Джуд ходил на семинары по высшей математике, куда попасть можно было только по приглашению, – остальные даже и не пытались понять, чем именно он там занимался.
Теперь же удивительным казалось только то, что он вообще удивился, когда три месяца спустя ему позвонила мать и сообщила, что Хемминг в реанимации, его подключили к аппарату искусственного дыхания. Был конец мая, экзаменационная сессия в разгаре. «Не приезжай, – сказала она ему, приказала даже. – Не надо, Виллем». С родителями он говорил по-шведски, и только через много лет, когда шведский режиссер, у которого Виллем снимался, отметил, каким безжизненным голосом он говорит на этом языке, Виллем понял, что, сам того не замечая, в разговоре с родителями подлаживался под их тон и начинал говорить как они, сухо и безучастно.
Следующие несколько дней он ходил сам не свой, экзамены сдавал кое-как: французский, сравнительное литературоведение, якобинская драма, исландские саги, ненавистный матанализ – все смешалось в кучу. Он затеял ссору с подружкой, которая была старше его и заканчивала колледж. Она расплакалась, он знал, что виноват, и знал, что не в силах ничего исправить. Мысленно он был в Вайоминге, представлял себе аппарат, который сплевывает жизнь в легкие Хемминга. Ему ведь надо поехать домой? Он должен поехать домой. Надолго не получится: пятнадцатого июня они с Джудом съезжали из общежития на лето и перебирались в съемное жилье, им обоим удалось найти работу в городе, Джуд по будням будет работать секретарем у профессора классической филологии, а по выходным – в кондитерской, где он подрабатывал и во время учебы. Виллем будет помощником преподавателя в школе для детей-инвалидов, но перед этим все четверо собирались в Аквинну, на Мартас-Виньярд, и погостить в доме родителей Малкольма, после чего Малкольм и Джей-Би на машине возвращались в Нью-Йорк. По вечерам он звонил Хеммингу в больницу, просил родителей или медсестер поднести трубку к его уху и разговаривал с братом, хотя и понимал, что тот, скорее всего, его не слышит. Но как тут было не попытаться?

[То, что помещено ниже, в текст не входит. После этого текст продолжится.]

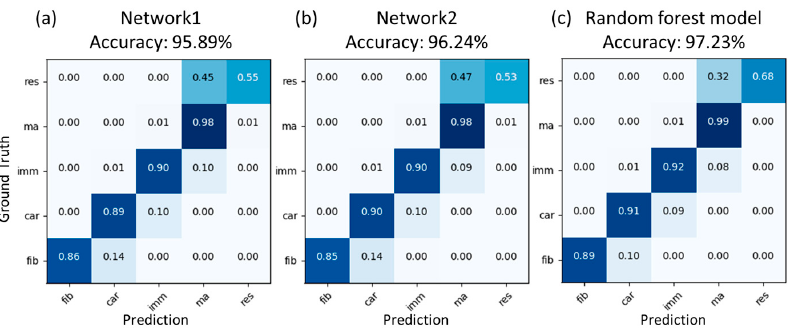
Figure A4. Accuracy score and confusion matrix of classification results by ( a ) Network 1, ( b ) Net- work 2, and ( c ) the random forest model.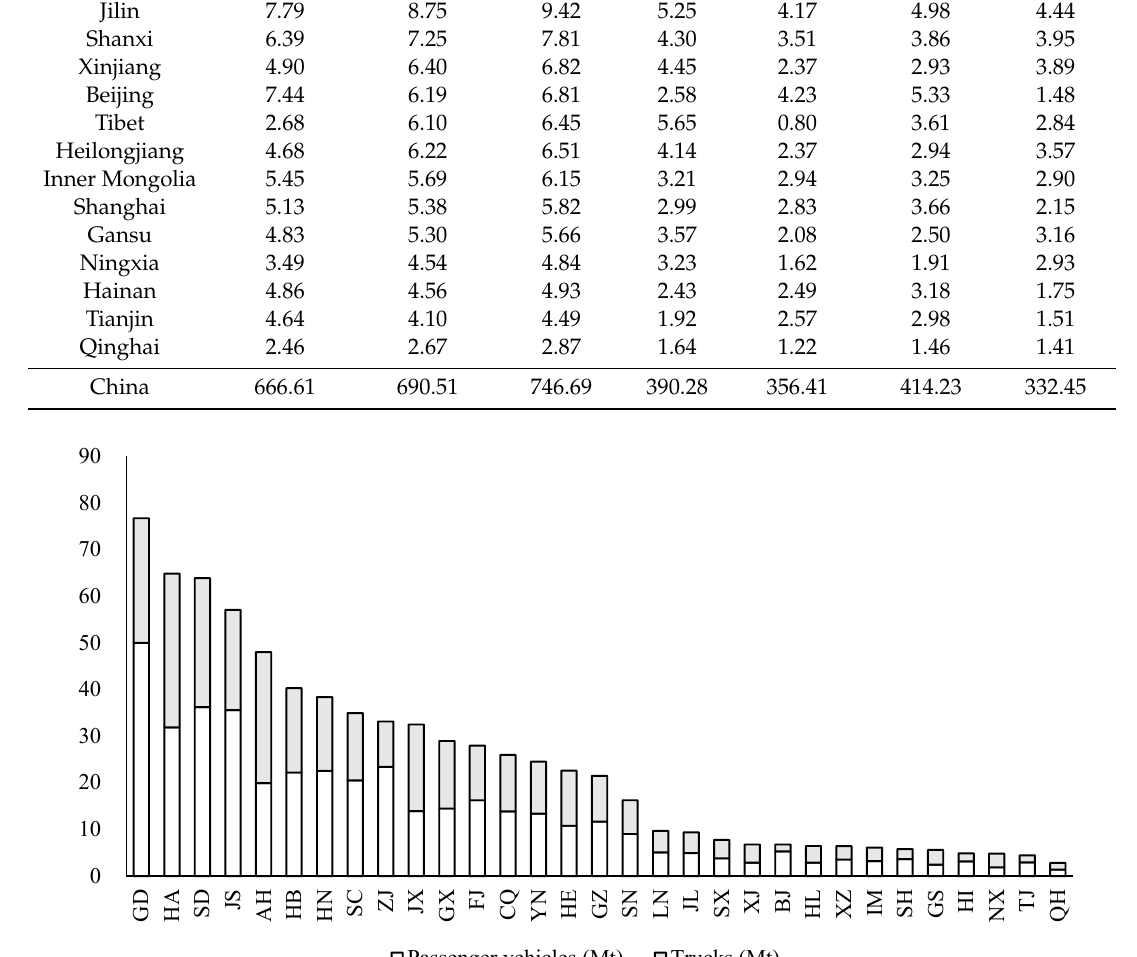
Figure 7. Provincial projections of gasoline and diesel consumption in 2035. Table 6. Comparisons of projections of the fuel demand in China. Source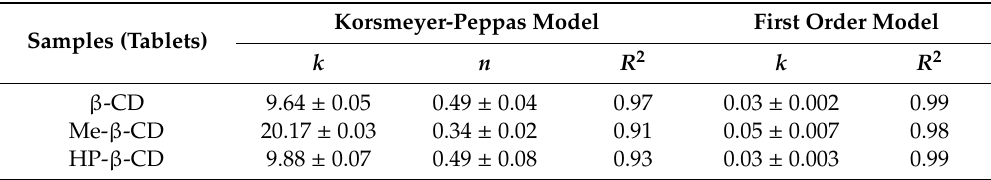
Table 2. Curve fitting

А потом, через неделю, утренний звонок от матери – Хемминг умер. Он не смог ничего сказать. Не смог спросить, почему она не сообщила ему, что дела обстоят так плохо, потому что в глубине души всегда знал: она не сообщит. Не смог пожалеть о том, что его с ними не было, потому что знал: на это она ничего не ответит. Не смог спросить, как она, потому что ни один ее ответ его не устроит. Ему хотелось наорать на родителей, ударить их, вытрясти из них хоть что-то – чтоб горе хоть немного сломило их, чтоб они хоть ненадолго утратили самообладание, чтобы хоть как угодно, но признали, что случилось нечто огромное, что со смертью Хемминга они потеряли что-то важное и нужное в жизни. И ему было наплевать, прочувствуют они это на самом деле или нет, ему нужно было, чтобы они это сказали, нужно было ощутить, что под их непроницаемым спокойствием есть хоть что-нибудь, что у них где-нибудь внутри все-таки бежит тоненький, быстрый, прохладный ручеек, полный хрупких жизней, мелкой рыбешки, травы и крохотных белых цветов, таких нежных, ломких, уязвимых, что на них нельзя взглянуть без боли.